# Work task:
Take each line of the entries below that contains "pentru" and copy it.

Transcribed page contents
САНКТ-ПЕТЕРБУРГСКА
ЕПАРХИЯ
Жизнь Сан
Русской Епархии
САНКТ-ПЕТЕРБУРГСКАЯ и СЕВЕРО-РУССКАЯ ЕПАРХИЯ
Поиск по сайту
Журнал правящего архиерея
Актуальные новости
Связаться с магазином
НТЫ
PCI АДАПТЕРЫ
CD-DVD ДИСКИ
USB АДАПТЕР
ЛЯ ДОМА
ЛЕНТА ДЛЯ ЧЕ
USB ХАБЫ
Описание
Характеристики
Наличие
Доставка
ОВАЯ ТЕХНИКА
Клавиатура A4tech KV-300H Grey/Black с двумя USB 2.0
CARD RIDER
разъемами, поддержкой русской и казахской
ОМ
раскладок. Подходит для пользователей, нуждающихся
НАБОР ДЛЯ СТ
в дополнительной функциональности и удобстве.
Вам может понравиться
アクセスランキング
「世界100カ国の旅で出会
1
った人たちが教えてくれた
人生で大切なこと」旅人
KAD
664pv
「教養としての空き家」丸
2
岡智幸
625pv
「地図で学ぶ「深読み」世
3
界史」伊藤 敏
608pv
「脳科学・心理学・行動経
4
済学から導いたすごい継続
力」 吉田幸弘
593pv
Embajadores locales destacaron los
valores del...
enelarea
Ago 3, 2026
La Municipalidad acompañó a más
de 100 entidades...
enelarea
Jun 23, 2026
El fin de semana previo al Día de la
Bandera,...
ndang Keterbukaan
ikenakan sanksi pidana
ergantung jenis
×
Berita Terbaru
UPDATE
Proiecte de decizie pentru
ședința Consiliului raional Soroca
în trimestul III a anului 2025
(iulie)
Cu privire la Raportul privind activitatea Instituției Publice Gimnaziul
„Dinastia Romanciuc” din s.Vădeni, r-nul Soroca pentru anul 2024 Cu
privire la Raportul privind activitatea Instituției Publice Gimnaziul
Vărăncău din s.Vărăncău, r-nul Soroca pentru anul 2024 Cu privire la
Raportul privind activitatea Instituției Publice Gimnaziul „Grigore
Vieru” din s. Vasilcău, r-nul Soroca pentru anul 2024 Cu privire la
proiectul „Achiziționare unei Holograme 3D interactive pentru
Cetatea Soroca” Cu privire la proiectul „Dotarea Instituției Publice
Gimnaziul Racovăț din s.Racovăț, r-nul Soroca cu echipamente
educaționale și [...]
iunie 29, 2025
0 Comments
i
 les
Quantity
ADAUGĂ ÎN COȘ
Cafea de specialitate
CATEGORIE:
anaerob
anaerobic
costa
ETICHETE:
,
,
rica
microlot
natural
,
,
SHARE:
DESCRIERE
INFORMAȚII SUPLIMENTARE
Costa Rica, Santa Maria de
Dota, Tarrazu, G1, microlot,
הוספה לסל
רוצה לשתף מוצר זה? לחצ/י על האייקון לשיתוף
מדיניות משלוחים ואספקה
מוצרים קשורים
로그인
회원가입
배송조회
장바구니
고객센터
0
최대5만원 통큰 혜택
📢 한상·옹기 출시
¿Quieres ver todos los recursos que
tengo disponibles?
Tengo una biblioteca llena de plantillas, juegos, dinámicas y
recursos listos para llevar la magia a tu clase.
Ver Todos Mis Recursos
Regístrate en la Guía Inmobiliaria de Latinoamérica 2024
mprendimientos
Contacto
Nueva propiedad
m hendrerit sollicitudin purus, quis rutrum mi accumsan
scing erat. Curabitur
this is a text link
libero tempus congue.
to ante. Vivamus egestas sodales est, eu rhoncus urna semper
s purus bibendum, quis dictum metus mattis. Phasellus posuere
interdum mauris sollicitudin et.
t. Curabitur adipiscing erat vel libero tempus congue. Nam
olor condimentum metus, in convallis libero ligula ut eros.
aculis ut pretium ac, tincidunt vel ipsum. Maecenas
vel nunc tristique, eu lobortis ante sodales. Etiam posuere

# Solution to the exercise:
Proiecte de decizie pentru
„Dinastia Romanciuc” din s.Vădeni, r-nul Soroca pentru anul 2024 Cu
Vărăncău din s.Vărăncău, r-nul Soroca pentru anul 2024 Cu privire la
Vieru” din s. Vasilcău, r-nul Soroca pentru anul 2024 Cu privire la
proiectul „Achiziționare unei Holograme 3D interactive pentru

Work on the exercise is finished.